* Task to carry out *
Below are some records. Return exactly the lines from the one with "root of tail: (76, 161)" to the one with "left back paw: (131, 248)", and nothing else.

* Items listed in a dataset *
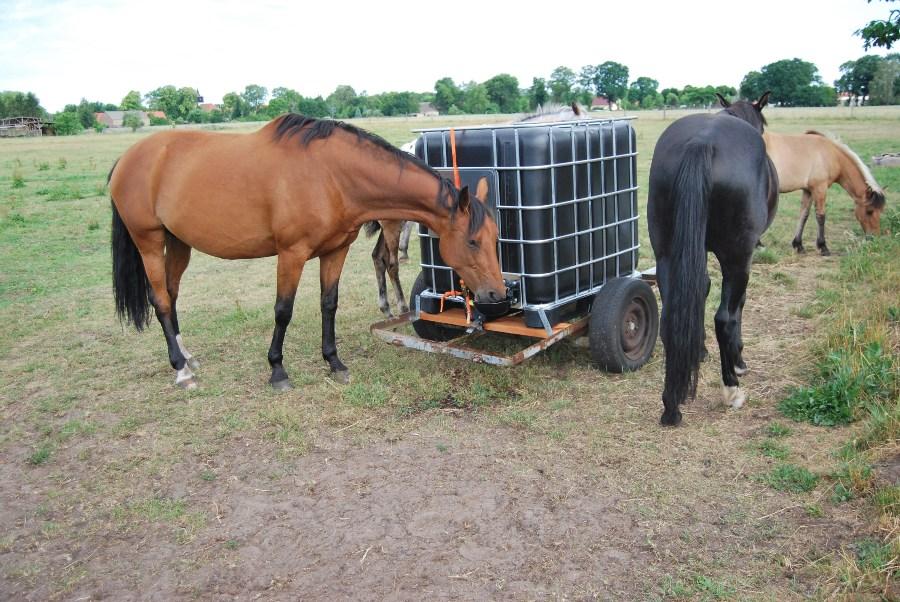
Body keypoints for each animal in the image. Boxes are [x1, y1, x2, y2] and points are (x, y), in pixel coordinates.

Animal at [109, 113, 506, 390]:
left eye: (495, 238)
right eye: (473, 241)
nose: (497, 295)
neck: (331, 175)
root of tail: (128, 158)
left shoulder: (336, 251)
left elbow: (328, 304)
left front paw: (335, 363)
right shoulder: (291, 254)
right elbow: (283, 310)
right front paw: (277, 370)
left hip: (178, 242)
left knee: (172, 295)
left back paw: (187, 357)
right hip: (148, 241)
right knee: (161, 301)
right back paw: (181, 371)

...

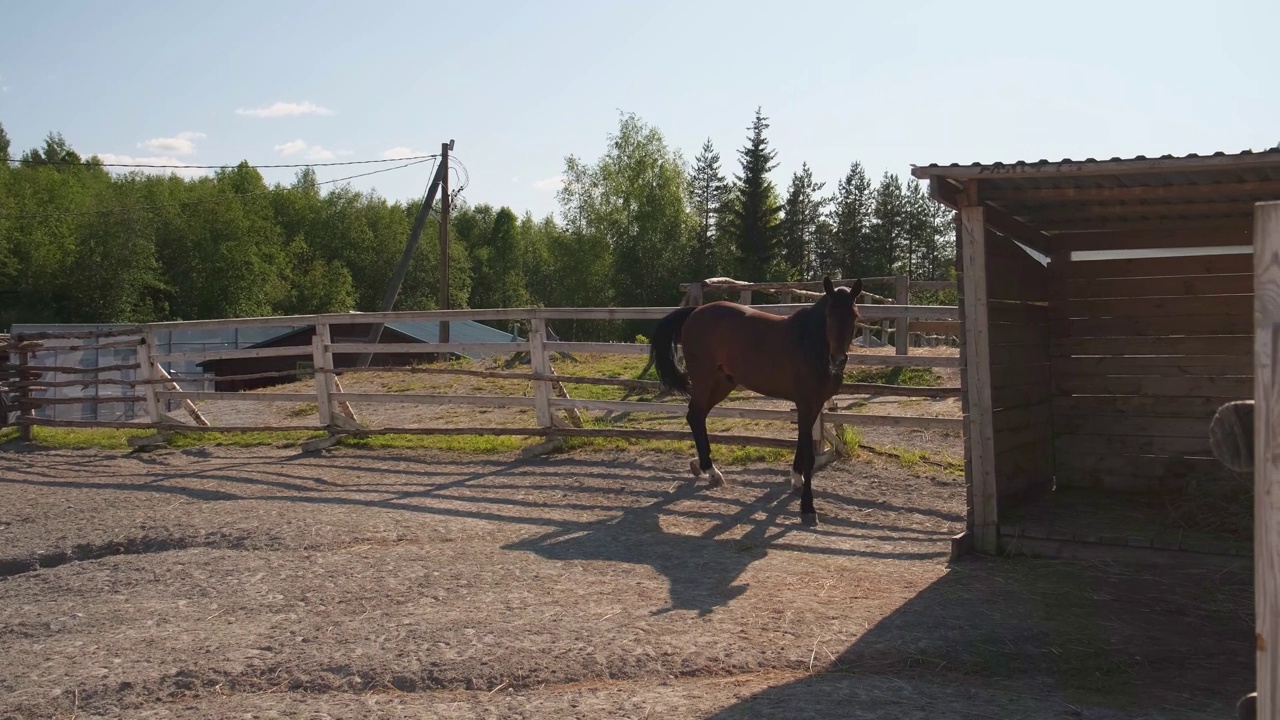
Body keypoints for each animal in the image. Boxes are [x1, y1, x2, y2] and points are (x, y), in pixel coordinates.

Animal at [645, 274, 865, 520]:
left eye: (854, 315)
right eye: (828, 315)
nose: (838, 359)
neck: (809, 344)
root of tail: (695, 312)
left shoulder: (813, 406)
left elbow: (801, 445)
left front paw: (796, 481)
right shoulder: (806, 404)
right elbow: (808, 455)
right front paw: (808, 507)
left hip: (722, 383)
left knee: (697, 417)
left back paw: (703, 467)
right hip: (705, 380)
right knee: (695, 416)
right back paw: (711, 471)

==

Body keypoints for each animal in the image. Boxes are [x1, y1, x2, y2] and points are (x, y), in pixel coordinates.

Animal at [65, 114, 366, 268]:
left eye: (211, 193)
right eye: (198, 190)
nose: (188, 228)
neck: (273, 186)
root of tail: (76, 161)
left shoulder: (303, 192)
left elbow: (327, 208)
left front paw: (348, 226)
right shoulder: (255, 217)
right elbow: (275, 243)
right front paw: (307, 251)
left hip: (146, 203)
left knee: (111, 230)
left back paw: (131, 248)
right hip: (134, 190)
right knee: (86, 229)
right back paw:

* Solution to this task *
root of tail: (76, 161)
left shoulder: (303, 192)
left elbow: (327, 208)
left front paw: (348, 226)
right shoulder: (255, 217)
right elbow: (275, 243)
right front paw: (307, 251)
left hip: (146, 203)
left knee: (111, 230)
left back paw: (131, 248)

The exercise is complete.